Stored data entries
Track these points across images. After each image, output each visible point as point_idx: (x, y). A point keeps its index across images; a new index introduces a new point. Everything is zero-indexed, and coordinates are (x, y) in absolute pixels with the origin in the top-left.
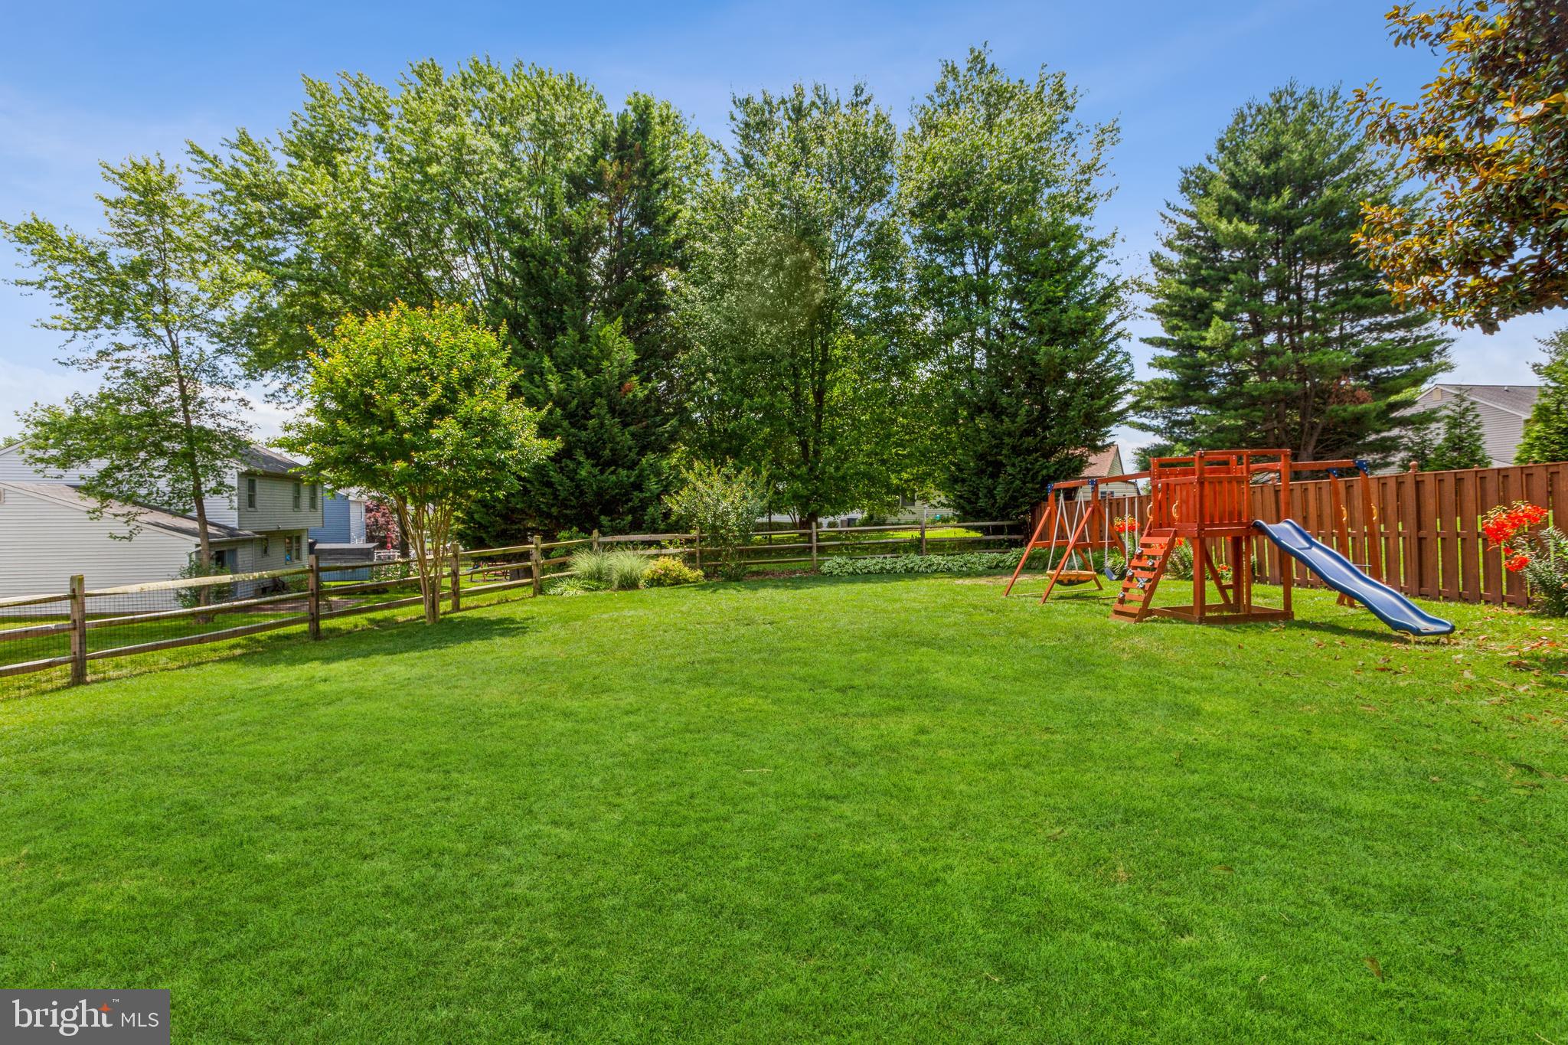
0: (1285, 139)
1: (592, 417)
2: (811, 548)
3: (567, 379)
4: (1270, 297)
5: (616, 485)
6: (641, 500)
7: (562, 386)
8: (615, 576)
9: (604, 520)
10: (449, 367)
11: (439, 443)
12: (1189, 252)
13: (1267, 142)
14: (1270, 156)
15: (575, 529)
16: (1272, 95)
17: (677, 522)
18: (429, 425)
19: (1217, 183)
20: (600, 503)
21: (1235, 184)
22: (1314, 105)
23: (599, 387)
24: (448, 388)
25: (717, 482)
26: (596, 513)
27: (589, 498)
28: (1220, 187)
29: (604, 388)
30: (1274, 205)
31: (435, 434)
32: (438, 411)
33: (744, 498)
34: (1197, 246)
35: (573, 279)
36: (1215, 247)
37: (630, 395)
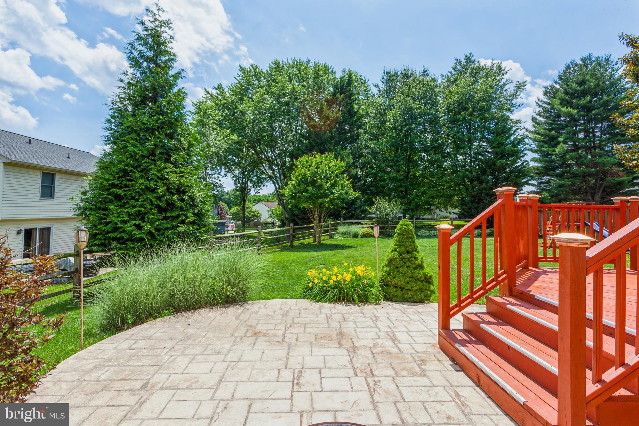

◆ PROBLEM TO SOLVE
Rewrite the items above as a JSON list of strings, one string per line, omitting blank lines and the picture markers.

◆ PROBLEM SOLUTION
[
  "Track these points across images. After each image, output each visible point as point_idx: (x, y). A point keeps its index across images; a new index introduces a new point. Everything is zero-indexed, and coordinates are (x, y) in absolute pixels with the origin in the top-left.",
  "0: (1285, 139)",
  "1: (592, 417)",
  "2: (811, 548)",
  "3: (567, 379)",
  "4: (1270, 297)",
  "5: (616, 485)",
  "6: (641, 500)",
  "7: (562, 386)",
  "8: (615, 576)",
  "9: (604, 520)",
  "10: (449, 367)",
  "11: (439, 443)",
  "12: (1189, 252)",
  "13: (1267, 142)",
  "14: (1270, 156)",
  "15: (575, 529)",
  "16: (1272, 95)",
  "17: (677, 522)",
  "18: (429, 425)",
  "19: (1217, 183)",
  "20: (600, 503)",
  "21: (1235, 184)",
  "22: (1314, 105)",
  "23: (599, 387)",
  "24: (448, 388)",
  "25: (717, 482)",
  "26: (596, 513)",
  "27: (589, 498)",
  "28: (1220, 187)",
  "29: (604, 388)",
  "30: (1274, 205)",
  "31: (435, 434)",
  "32: (438, 411)",
  "33: (744, 498)",
  "34: (1197, 246)",
  "35: (573, 279)",
  "36: (1215, 247)",
  "37: (630, 395)"
]